Aber sie war nichts für den langen Weg des Lebens.
Mizi war vom Schoß der Mutter heruntergesprungen und duckte sich näher an den Ofen. Dem war das Schnarchen vergangen. Da schob ich noch zwei Scheite nach; es war erst zehn Uhr.

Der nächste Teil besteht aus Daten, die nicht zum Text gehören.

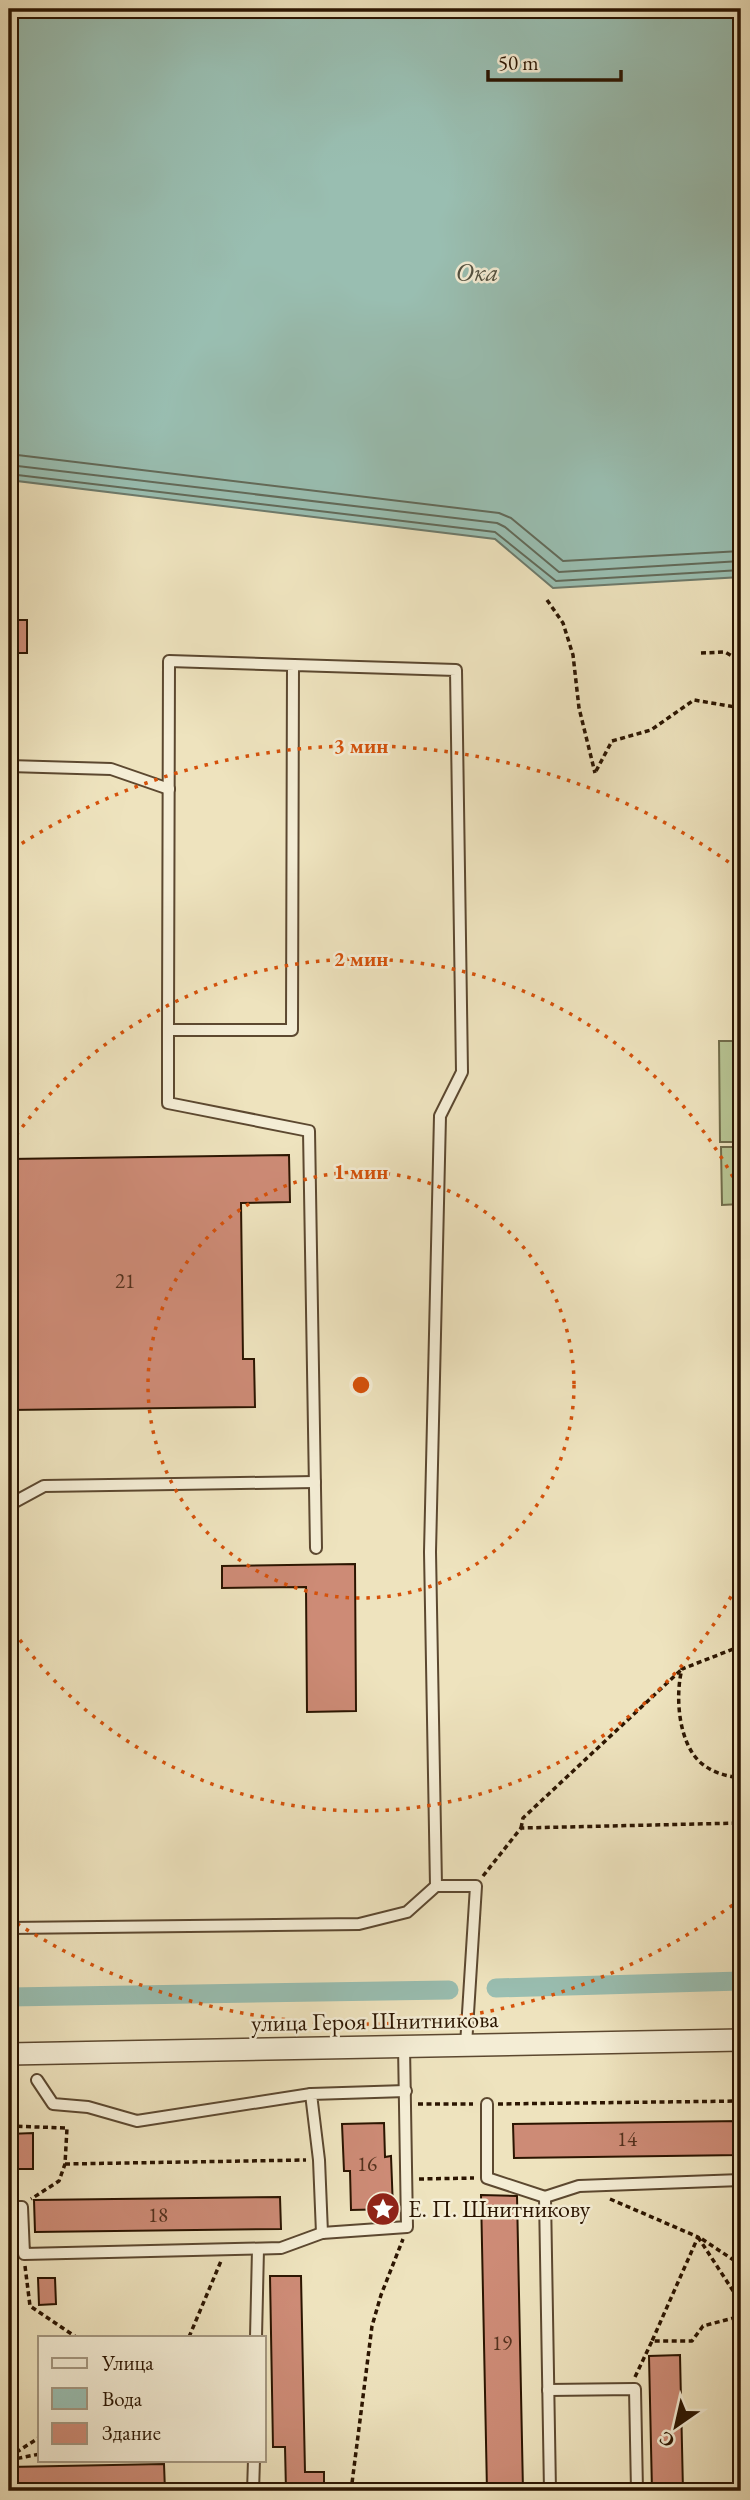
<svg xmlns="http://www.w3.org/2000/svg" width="750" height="2500" font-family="'EB Garamond',serif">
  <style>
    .green { fill: #b7c493; stroke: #716c4a; stroke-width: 2 }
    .water { fill: #99beb1; stroke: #6d7a6b; stroke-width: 2 }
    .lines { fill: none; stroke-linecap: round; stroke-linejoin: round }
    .shore { stroke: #626a59; stroke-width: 2 }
    .canal { stroke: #99beb1; stroke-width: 19 }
    .building { fill: #cd8b76; stroke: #2b1501; stroke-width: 2 }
    .service-casing { stroke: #5c4830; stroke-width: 14 }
    .minor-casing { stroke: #5c4830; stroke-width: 24 }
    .path { stroke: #2b1501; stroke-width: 3.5; stroke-dasharray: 5 3.5; stroke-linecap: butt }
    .service { stroke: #f4edd5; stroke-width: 10 }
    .minor { stroke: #f4edd5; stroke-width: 21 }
    .ring { fill: none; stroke: #d5520b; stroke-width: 3.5; stroke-dasharray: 3.5 7 }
    .labels { text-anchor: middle; stroke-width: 5; stroke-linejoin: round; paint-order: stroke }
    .number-label { font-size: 21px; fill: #54321e }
    .street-label { font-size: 24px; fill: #2b1501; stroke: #f4edd5 }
    .poi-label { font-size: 24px; fill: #2b1501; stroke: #f4edd5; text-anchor: start }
    .water-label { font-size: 26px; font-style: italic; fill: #52503f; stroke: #f4edd5 }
    .centre { fill: #d5520b; stroke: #f4edd5; stroke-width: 3.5 }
    .ring-label { font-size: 21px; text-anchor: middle; font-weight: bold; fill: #d5520b; stroke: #f4edd5; stroke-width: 5; stroke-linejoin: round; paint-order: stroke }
  </style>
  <rect width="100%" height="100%" fill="#eee3be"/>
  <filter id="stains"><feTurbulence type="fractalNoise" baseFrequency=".00286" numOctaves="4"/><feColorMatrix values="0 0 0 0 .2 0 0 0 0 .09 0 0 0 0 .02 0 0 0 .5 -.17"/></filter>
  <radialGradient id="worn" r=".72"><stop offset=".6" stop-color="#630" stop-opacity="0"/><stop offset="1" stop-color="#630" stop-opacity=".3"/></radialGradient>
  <g class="green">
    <polygon points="719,1041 741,1041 741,1142 720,1142"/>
    <polygon points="721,1147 741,1147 741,1204 722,1205"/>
  </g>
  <polygon class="water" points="9,9 741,9 741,577 553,588 495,539 9,480"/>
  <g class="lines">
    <g class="shore">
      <polyline points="9,454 499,513 511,518 563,561 741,551"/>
      <polyline points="9,465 497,523 505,527 559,572 741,561"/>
      <polyline points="9,474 495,532 556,581 741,570"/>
    </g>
    <g class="canal">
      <polyline points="496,1988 741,1981"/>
      <polyline points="9,1997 449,1990"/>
    </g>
  </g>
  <g class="building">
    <rect x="9" y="620" width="18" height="33"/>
    <polygon points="289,1155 290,1202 241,1203 243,1359 254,1359 255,1407 9,1410 9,1159"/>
    <polygon points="355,1564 356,1711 307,1712 306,1587 222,1588 222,1566"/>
    <polygon points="741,2121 741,2155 514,2158 513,2124"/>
    <polygon points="384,2123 385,2157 391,2156 393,2209 351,2210 350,2171 344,2171 342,2124"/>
    <polygon points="33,2133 33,2169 9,2169 9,2134"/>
    <polygon points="481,2195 517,2196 523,2491 487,2491"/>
    <polygon points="280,2197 281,2229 35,2232 34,2200"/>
    <polygon points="270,2276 301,2276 305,2472 324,2472 324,2491 286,2491 285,2447 273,2447"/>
    <polygon points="38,2278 55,2278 56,2304 39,2305"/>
    <polygon points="680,2355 683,2491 652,2491 649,2356"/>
    <polygon points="164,2464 165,2491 9,2491 9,2467"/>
  </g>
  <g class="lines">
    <g class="service-casing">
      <g id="service">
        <polyline points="293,665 292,1030 168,1030 169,661 456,670 462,1072 440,1116 430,1552 436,1886"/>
        <polyline points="9,766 111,769 169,789"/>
        <polyline points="168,1030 168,1103 309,1131 316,1548"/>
        <polyline points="9,1505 44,1486 315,1482"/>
        <polyline points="9,1928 359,1924 407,1912 436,1886 476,1886 466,2045"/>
        <polyline points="37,2080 53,2104 88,2107 137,2121 311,2094"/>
        <polyline points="487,2104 487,2178 545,2197"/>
        <polyline points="9,2207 22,2207 24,2254 281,2248 322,2233 407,2227 404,2046"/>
        <polyline points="322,2233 319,2160 311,2094 406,2091"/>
        <polyline points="256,2337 258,2249"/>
        <polyline points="548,2390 635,2389 637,2491"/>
        <polyline points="253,2491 254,2460"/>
        <polyline points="550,2491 545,2197 579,2186 741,2180"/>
      </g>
    </g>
    <g class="minor-casing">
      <polyline id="minor" points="9,2054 741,2040"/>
    </g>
    <g class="path">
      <polyline points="547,600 563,623 573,655 579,708 595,773"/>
      <polyline points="701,653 725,652 741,661"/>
      <polyline points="596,771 612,741 651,730 694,700 741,708"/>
      <path d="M 741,1646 L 682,1669 C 675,1695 678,1743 701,1763 C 713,1773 726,1776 741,1778"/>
      <polyline points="521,1828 523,1818 682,1669"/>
      <polyline points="483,1876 521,1828 741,1823"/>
      <polyline points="418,2104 473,2104"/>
      <polyline points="498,2104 741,2101"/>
      <polyline points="9,2126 67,2128 65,2164 59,2181 31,2199"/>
      <polyline points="65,2164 306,2160"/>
      <polyline points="419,2179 474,2178"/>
      <polyline points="610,2199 698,2237 652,2341"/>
      <polyline points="698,2237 741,2303"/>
      <polyline points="702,2239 741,2265"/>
      <polyline points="25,2266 30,2306 76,2337"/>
      <polyline points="189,2337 221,2261"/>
      <polyline points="635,2377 652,2341 692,2341 703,2326 741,2316"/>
      <polyline points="9,2457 40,2437"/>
      <polyline points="9,2460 40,2454"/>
      <polyline points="351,2491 372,2326 381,2295 403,2239"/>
    </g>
    <use href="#service" class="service"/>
    <use href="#minor" class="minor"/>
  </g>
  <g class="ring">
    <circle cx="361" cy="1385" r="213"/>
    <path d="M741 1578A426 426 0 0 1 10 1626M10 1144A426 426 0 0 1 741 1192"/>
    <path d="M741 1899A639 639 0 0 1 13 1921M13 849A639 639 0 0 1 741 871"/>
  </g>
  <defs>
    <g id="sight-disc" transform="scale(1.75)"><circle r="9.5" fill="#8f2418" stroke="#f4edd5"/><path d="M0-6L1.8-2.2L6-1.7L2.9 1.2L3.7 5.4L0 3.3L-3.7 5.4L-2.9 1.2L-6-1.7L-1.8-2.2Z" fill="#fff"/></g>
  </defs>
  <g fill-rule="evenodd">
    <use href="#sight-disc" x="383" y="2209"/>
  </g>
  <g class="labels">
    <g class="number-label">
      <text x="125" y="1288">21</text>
      <text x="627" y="2146">14</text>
      <text x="367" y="2171">16</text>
      <text x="158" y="2222">18</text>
      <text x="502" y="2350">19</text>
    </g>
    <g class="street-label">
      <text transform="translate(375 2021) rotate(-1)" y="8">улица Героя Шнитникова</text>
    </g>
    <g class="poi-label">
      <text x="408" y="2217">Е. П. Шнитникову</text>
    </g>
    <g class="water-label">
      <text x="477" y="281">Ока</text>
    </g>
  </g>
  <circle cx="361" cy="1385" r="10" class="centre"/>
  <g class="ring-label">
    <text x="361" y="753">3 мин</text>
    <text x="361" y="966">2 мин</text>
    <text x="361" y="1179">1 мин</text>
  </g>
  <rect width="750" height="2500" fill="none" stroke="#eee3be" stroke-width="35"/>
  <rect x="10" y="10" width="729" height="2479" fill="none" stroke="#2b1501" stroke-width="3.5"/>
  <rect x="18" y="18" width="715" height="2465" fill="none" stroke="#2b1501" stroke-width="2"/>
  <rect x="38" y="2336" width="228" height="126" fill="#f4edd5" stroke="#a49780" stroke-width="2"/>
  <rect x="52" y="2358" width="35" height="10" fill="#f4edd5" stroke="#a49780" stroke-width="2"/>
  <text x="102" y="2370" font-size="21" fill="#2b1501">Улица</text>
  <rect x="52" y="2388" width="35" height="21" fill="#99beb1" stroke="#a49780" stroke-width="2"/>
  <text x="102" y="2406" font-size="21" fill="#2b1501">Вода</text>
  <rect x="52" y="2423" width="35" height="21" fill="#cd8b76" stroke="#a49780" stroke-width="2"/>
  <text x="102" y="2440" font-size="21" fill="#2b1501">Здание</text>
  <g transform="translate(676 2426) rotate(214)" stroke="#f4edd5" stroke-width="5" paint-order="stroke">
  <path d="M0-5L12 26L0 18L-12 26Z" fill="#2b1501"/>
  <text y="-10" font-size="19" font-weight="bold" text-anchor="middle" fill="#2b1501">С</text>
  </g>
  <path d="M488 70v10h133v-10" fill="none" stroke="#2b1501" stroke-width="3.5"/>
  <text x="498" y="70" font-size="21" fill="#2b1501" stroke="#f4edd5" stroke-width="5" paint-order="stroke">50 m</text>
  <rect width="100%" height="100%" filter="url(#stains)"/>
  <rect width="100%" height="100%" fill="url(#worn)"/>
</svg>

„D’aß och goûr net nédèg, daß d’Bauereméderchen mat dem allerneiste Moûd fiergin........ Kuck, Mäsch Sisi. Dât aß èngt dichtègt Kand. Dât wêß sèch ze klèden, proper a fein. Mä d’aß kê Klédergeck. A wann dât net dohèm âbestoûd mißt gin, wär dât d’Médchen fir dech gewéscht!“
Mäsch Sisi war nicht übel. Ich war auch einmal in die Sisi verliebt. Sisi ist wirklich ein gutes, nettes Mädchen.
Aber Berta gefällt mir besser.
Ich erzählte der Mutter noch einmal lang und breit, was mir so gut im Berelshause gefallen hatte.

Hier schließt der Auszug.